We start our proof by determining the coordinates of $A$ and $B$ in terms of $\space m\space$ as shown below. $$3x_A^2-m^2x_A^2-2x_A+4mx_A=0\qquad\space\rightarrow\quad x_A=\dfrac{2-4m}{3-m^2}\qquad\rightarrow\quad y_A=\dfrac{2m-4m^2}{3-m^2}$$

$$3m^2x_B^2-x_B^2-2m^2x_B-4mx_B=0\quad\rightarrow\quad x_B=\dfrac{2m^2+4m}{3m^2-1}\quad\rightarrow\quad y_B=-\dfrac{2m+4}{3m^2-1}$$

Now, we can find the equation of the chord $AB$. $$\dfrac{y-\dfrac{2m-4m^2}{3-m^2}}{x-\dfrac{2-4m}{3-m^2}}=\dfrac{y+\dfrac{2m+4}{3m^2-1}}{x-\dfrac{2m^2+4m}{3m^2-1}}$$

Simplification after cross multiplying leads to, $$\left(1+4m-m^2\right)y+\left(6+2m-6m^2\right)x=4-6m-4m^2.$$

Our aim is to show that the line representing this equation passes through a certain point for all real values of $\space m$. If this particular point is $P\space\left(x_P,y_P\right)$, then we can express its $y-$coordinate as, $$y_P=kx_P,$$ where $\space k\space$ is some real constant, because both $x_P$ and $y_P$ are also real constants.
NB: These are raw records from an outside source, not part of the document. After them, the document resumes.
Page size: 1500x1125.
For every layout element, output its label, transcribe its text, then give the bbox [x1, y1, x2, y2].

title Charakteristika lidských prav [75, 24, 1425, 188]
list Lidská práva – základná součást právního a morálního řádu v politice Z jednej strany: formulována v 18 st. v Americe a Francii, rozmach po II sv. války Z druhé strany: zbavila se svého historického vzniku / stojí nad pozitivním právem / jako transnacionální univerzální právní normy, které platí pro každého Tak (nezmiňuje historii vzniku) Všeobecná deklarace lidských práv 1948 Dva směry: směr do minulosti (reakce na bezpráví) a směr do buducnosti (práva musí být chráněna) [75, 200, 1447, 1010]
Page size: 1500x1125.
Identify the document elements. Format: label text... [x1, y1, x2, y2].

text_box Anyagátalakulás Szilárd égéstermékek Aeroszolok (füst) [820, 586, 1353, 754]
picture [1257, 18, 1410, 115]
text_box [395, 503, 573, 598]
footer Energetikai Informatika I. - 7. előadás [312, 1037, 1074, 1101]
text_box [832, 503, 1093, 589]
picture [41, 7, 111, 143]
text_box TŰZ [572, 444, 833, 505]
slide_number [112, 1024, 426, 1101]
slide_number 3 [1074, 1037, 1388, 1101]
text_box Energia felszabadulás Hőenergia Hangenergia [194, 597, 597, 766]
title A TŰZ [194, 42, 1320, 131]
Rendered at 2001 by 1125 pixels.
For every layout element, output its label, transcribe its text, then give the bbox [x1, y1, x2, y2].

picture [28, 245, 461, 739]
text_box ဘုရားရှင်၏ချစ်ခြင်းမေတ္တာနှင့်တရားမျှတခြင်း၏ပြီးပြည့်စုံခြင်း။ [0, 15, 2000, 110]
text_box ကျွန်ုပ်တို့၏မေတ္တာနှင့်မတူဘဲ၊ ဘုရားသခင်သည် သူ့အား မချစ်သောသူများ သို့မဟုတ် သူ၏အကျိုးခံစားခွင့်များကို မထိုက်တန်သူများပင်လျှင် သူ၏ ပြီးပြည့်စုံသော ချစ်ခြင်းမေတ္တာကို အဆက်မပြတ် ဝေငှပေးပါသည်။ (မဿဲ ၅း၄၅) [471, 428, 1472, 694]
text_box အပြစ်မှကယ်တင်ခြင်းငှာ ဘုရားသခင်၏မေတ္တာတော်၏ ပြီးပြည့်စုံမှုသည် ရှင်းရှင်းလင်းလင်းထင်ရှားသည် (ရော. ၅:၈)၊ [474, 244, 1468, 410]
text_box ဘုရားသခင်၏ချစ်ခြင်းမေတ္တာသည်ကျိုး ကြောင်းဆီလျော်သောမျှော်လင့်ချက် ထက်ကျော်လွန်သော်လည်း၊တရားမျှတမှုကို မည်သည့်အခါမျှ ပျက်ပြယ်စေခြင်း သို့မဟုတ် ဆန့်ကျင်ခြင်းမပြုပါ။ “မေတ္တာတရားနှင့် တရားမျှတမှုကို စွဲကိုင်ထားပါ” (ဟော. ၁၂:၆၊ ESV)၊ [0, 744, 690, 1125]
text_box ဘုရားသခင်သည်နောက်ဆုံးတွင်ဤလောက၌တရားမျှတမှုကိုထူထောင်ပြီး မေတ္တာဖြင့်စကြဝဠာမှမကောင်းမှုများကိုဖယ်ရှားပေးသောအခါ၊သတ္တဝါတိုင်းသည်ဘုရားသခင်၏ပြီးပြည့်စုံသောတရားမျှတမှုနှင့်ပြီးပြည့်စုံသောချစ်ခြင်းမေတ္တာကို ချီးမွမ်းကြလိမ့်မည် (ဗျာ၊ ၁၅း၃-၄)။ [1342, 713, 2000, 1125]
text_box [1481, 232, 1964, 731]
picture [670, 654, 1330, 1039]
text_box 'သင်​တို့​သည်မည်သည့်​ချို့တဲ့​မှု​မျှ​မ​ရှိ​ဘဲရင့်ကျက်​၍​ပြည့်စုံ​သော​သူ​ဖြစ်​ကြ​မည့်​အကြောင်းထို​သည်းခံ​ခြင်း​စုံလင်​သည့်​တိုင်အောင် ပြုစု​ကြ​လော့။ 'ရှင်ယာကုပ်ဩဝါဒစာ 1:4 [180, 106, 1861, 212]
Therefore, we have, $$\left(1+4m-m^2\right)kx_P+\left(6+2m-6m^2\right)x_P=4-6m-4m^2.$$

Using this equation, It is possible to express $x_P$ in terms of the constant $\space k\space$ and the variable $\space m$. $$x_P=\dfrac{4-6m-4m^2}{6+2m-6m^2+k\left(1+4m-m^2\right)}=\dfrac{4-6m-4m^2}{\left(6+k\right)+\left(2+4k\right)m-\left(6+k\right)m^2}$$

However, we need $x_P$ to be free of $\space m$, which is possible if and only if we could find a real constant $n\space$ such that, $$n\left(4-6m-4m^2\right)= \left(6+k\right)+\left(2+4k\right)m-\left(6+k\right)m^2.$$

When we compare the coefficients of the first and the second terms of the left hand side with those of the right hand side, we get the following two equations, $$4n=6+k\qquad\text{and}\qquad 6n=-2-4k.$$

$${\large{\bf{\therefore}}}\quad n=1,\quad k=-2,\quad x_P=1, \quad\text{and}\quad y_P=-2.$$

$\underline{\text{Additional}\enspace\text{Information}}$

If a chord of a hyperbola or an ellipse given by the equation $\space ax^2+by^2+cx+dy=0\space$ subtends a right angle at the origin, it passes through the point $$\left(\dfrac{-c}{a+b},\space\dfrac{-d}{a+b}\right).$$